Given passage:
###
Her brother, Cao Lele, was still under intensive care in the hospital, which is only a five-minute ride away from the landslide site, in Shuanghuyu Village, Zizhou County.

The doctor Wang said the brother was slightly injured, but suffering the effects of being buried for 54 hours in debris.

Cao Jingjun, father of the two, was waiting outside the ward of his son.

"I had secretly felt lucky, after watching my children brought out alive this morning. But I knew my girl looked like she was dying," he said.

Cao Lele, 20, and her sister Cao Yanyan were rescued at 6:57 AM Friday, after rescuers heard the young man's feeble cry for help from beneath a collapsed floor.

Wang Li, one of the rescuers, said the pair huddled with their mother, who had already died, when they were found. The sister was seriously hurt.

"The girl had very weak breathing, when she was rescued," he said.

The rescue work ended Friday after Cao's family was found. The death toll from the landslide that occurred at 1:30 AM Wednesday has reached 27, including the death of the teenager Friday.

About 90,000 cubic meters of loess earth from a hill side crushed 25 houses, burying 44 people. Six people escaped uninjured.

On Thursday, three of the 10 slightly injured had been discharged from hospital.

Wang Haiyang, deputy county chief, said the landslide victims were not Shuanghuyu Village locals. They bought the houses here, because the village was only 1 km from the county seat.

Staff from the county's civil affairs bureau were issuing compensation payments, grants and living necessities to survivors and their families.
###
Record extracts:
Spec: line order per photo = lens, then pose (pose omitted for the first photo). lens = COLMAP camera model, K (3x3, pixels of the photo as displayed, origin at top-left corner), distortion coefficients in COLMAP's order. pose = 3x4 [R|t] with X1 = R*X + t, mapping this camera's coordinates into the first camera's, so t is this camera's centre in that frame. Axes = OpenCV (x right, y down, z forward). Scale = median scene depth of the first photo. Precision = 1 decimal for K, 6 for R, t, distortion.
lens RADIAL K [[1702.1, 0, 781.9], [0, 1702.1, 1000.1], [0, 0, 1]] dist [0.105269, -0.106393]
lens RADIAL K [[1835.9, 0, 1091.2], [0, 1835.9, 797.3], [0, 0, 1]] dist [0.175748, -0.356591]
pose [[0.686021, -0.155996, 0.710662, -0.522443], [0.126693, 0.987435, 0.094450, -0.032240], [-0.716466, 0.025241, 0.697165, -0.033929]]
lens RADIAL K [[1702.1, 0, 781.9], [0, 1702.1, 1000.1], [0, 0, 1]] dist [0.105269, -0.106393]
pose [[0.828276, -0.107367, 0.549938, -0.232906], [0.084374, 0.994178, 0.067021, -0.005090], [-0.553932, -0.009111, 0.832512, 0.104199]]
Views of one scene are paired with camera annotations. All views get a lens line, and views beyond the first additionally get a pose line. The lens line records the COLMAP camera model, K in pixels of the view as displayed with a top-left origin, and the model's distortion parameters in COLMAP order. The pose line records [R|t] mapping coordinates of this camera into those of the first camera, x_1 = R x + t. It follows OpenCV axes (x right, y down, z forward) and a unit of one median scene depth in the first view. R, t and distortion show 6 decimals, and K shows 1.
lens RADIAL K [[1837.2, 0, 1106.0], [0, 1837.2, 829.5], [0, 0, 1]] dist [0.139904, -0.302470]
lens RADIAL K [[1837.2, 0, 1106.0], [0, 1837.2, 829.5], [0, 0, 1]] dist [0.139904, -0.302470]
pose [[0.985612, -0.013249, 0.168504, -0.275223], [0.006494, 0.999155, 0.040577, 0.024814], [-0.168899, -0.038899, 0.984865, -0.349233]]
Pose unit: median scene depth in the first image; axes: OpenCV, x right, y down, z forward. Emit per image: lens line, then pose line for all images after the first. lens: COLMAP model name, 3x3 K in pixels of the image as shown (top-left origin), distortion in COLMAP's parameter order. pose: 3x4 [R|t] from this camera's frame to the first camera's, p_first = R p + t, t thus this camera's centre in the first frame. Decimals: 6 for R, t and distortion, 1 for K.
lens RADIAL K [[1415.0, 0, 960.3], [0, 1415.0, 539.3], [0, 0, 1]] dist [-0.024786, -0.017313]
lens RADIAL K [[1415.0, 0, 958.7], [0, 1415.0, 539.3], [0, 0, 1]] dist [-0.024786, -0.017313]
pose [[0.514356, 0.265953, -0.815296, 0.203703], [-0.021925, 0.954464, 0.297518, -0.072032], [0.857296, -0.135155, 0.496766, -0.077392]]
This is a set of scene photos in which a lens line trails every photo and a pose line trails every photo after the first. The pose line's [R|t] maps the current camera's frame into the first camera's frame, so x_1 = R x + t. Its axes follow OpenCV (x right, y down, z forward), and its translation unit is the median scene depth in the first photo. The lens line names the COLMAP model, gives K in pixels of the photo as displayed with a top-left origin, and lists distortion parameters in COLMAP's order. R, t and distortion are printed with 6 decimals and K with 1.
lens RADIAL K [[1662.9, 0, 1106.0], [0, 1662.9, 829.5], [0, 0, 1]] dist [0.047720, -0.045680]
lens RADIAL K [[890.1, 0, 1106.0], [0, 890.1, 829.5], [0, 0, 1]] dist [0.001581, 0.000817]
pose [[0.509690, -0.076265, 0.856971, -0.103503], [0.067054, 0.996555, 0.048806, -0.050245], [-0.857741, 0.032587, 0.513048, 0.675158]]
###
Task to carry out: Transcribe the section of the landslide article that opens with the words containing "Her brother, Cao" and closes with "Village, Zizhou County.".

Result of this task:
Her brother, Cao Lele, was still under intensive care in the hospital, which is only a five-minute ride away from the landslide site, in Shuanghuyu Village, Zizhou County.